I've never eaten a chilli crab, but based on the reports from Singapore-based blog ieatishootipost.sg, it's a dish I'm dying to try. It's made from hard-back mud crabs that are stewed in a spicy tomato sauce that sometimes has sambal, egg, and crab roe as well. It looks exceptionally delicious, if a little difficult to eat. (It's also given me the idea to ask a Singaporan how to eat Bamboo Fire Cafe's curry crab and stay clean.)

The Singapore Palm Beach is actually a restaurant that started as a shack on the Kallang River in 1956 by Cher Yam Tian and her husband Lim Choon Ngee. The couple named the place "Palm Beach Seafood" for the for the coconut palms that lined the beach nearby.

The dish was invented by Lim's wife Cher, who wanted to create a tasty alternative to steaming the mud crabs her husband would catch. By 1963, the place had expanded and moved, and chilli crab fever was spreading across Singapore. Today, chilli crab is known as Singapore's national dish.

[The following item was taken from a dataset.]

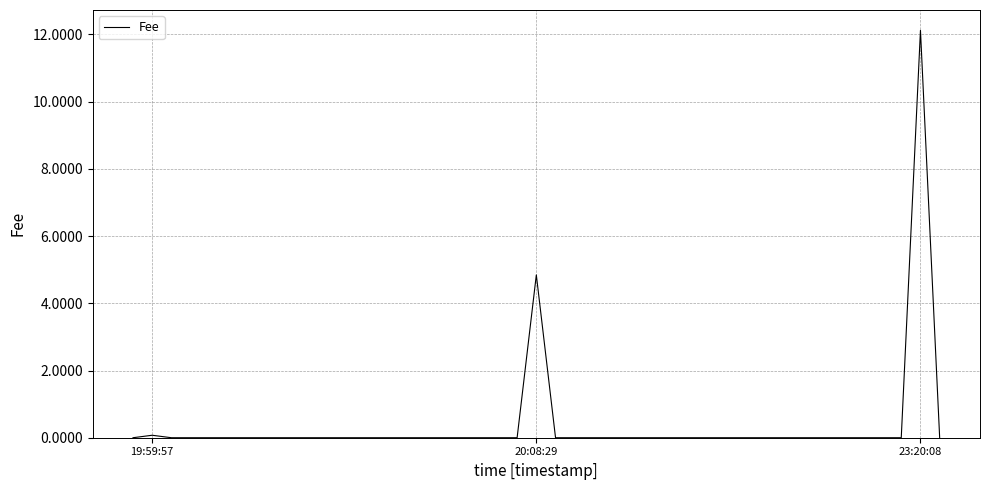

Reading left to right, what are all the values shown in this chart?

0.0	0.1	0.0	0.0	4.8	0.0	0.0	12.1	0.0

In the 1980s, the couple sold Palm Beach Seafood and the restaurant was relocated again to Fullerton. It still operates today, serving chilli crab in addition to Madam Cher's other well-known innovations like crispy baby squid fried and coated in honey and tau you prawns, shrimp that contain roe inside and

are basted with a soy-based sauce. Another Singapore blog, Shirley's Luxory Haven, took a peek at the new Palm Beach just this week and found there was plenty to love.

Lim and Cher moved to New Zealand after Palm Beach was sold, but their son carried on the tradition, renaming the original spot Roland Restaurant and operating it himself. Though it's greatly expanded over the years, it still serves chilli crab as well.

If you're keeping track, that means there are two Palm Beaches in Singapore and only one here in Florida. And since our Palm Beach doesn't house any crabs that won't slap you with a lawsuit for draping them in chilli sauce, I'd say both of Singapore's bizarro Palm Beaches win out.